* **AVAILABLE DATA**:
· · ·

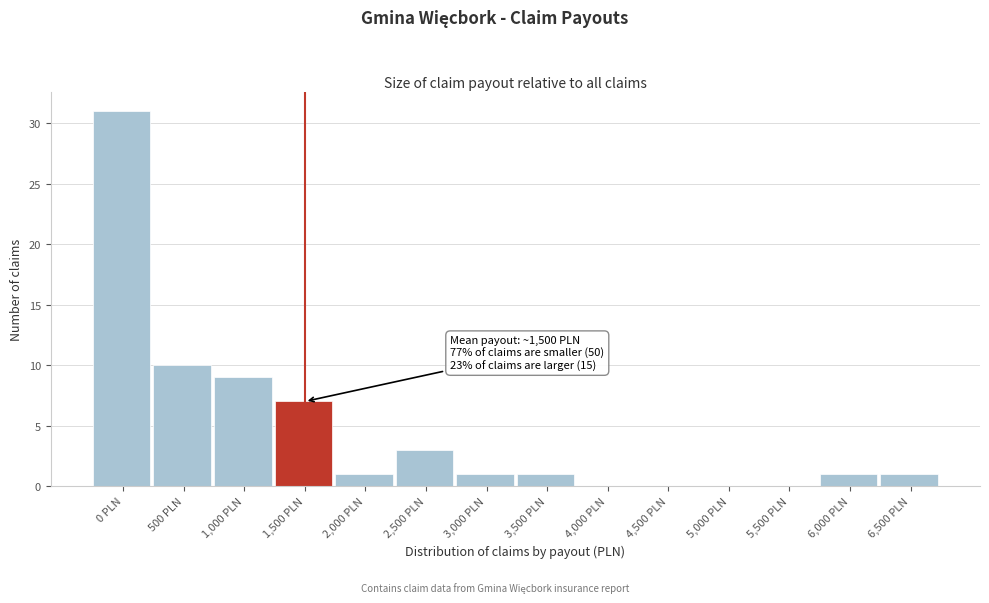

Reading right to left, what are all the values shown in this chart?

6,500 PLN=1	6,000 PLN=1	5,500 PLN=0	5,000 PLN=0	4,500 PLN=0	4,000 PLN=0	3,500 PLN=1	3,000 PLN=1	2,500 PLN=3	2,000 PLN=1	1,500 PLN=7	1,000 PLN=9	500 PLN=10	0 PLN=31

· · ·

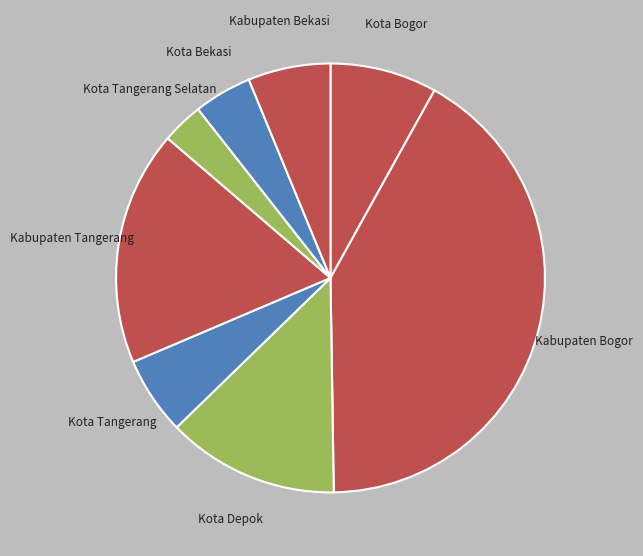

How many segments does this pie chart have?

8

· · ·

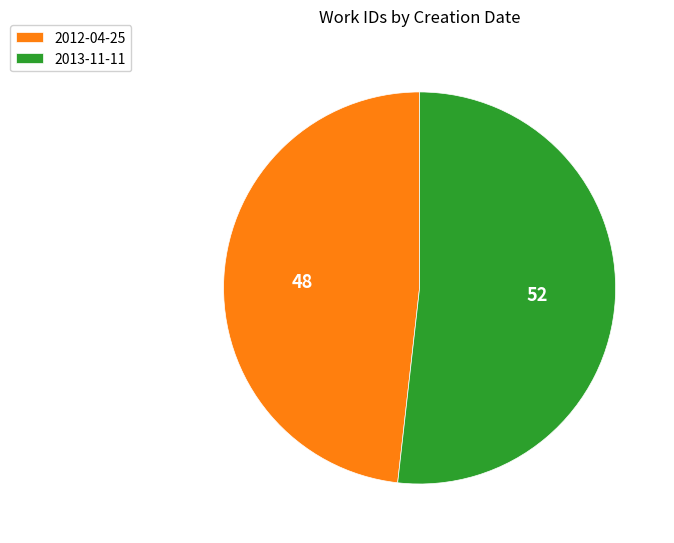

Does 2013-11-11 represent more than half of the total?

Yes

· · ·

* **WORK REQUIRED**: Identify each line of the material above that contains the string "chart", treating uppercase and lowercase letters as different, and copy those lines.

* **REPLY TO THE TASK**:
Reading right to left, what are all the values shown in this chart?
How many segments does this pie chart have?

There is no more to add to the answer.